Een wandeling langs 3,95 kilometer studentengeschiedenis

De RUG bestaat 395 jaar. Voor de UK reden om een lustrumnummer in het licht te geven, dat een wandeling van 3,95 kilometer bevat langs plekken die herinneren aan diverse studentengeschiedenissen.

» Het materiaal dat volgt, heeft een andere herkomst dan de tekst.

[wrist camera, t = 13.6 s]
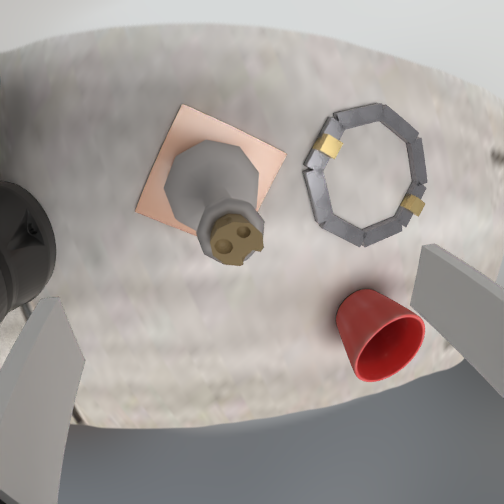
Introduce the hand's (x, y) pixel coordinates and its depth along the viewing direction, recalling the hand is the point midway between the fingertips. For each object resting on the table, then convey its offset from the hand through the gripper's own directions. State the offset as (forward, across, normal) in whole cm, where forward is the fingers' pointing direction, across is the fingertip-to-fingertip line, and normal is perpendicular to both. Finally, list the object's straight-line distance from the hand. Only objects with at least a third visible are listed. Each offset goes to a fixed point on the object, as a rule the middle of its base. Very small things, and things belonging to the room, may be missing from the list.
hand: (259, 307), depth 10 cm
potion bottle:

Van ladderzat bij Vindicat tot de Kop van Jut aan de Munnekeholm

De stad Groningen wemelt van de plekken waar studenten hun sporen nalieten. 395 jaar RUG is hét moment voor een wandeling van 3,95 km. langs die plekken.

Door Harry Perton

1

We starten op het brede deel van de Herestraat, waar donker natuursteen in het plaveisel de middeleeuwse Herepoort markeert. Op het wagenplein hier stapten Drentse en Duitse studenten van de postkoets. Als ze nog geen kamer hadden, logeerden ze wellicht eerst in de Münster, dat na circa 1825 Hotel Frigge heette. De plek van het hotel is nog herkenbaar aan de ronde uitbouw die zorgt voor een riant uitzicht over de straat.

2

Op Oosterstraat 44 heb je popcentrum VERA. Voor 1972 was dit een gereformeerde studentenvereniging, bekend van serieuze lezingencycli. De schrijver Gerard Reve sprak er over de mystieke achtergrond van zijn werk. Hij adresseerde de aanwezigen terecht als Veri Et Recti Amici, maar vertaalde dat als ‘Vrienden van het Rectum’. In de nazit viel hem vooral het kontje van de assessor secundus op: “Wat is het toch een lekker jochie!”

3

Aan de oostkant van de Grote Markt staat Mutua Fides, de sociëteit van Vindicat. Dit studentencorps, opgericht in 1815, vertegenwoordigde aanvankelijk bijna alle Groninger studenten, maar werd na 1870 meer elitair, exclusief en behoudend. Bij Vindicat ontstond de term ‘ladderzat’. Leden die niet meer op hun benen konden staan, werden vastgesjord op een ladder naar hun kamer gebracht. Bekend is ook het verhaal van de piano die jaarlijks van het balkon afviel. Een anonieme dichter schreef:

“Vindicat viert weer een lustrum dit jaar
zie op het balkon staat een piano al klaar
Om t.z.t. naar benee te worden geworpen
Zijn doodsklap te horen in d’omliggende dorpen…”

4

Langs Boteringestraat en Poststraat bereiken we de vroegere ingang van Universiteitsmuseum en UB. Bij het hek hier werd in 1944 Reint Dijkema opgepakt. Hij leidde een verzetsgroep van Veranen. In 1942 al, droeg hij uit protest een jodenster, wat hem op een wekenlange ‘heropvoeding’ in kamp Amersfoort kwam te staan. Die straf hielp niet. Met zijn broer liquideerde hij de beruchte verrader Elzinga en hij organiseerde de overval op drukkerij Hoitsema die de grootste buit aan distributiebescheiden van heel de oorlog opleverde.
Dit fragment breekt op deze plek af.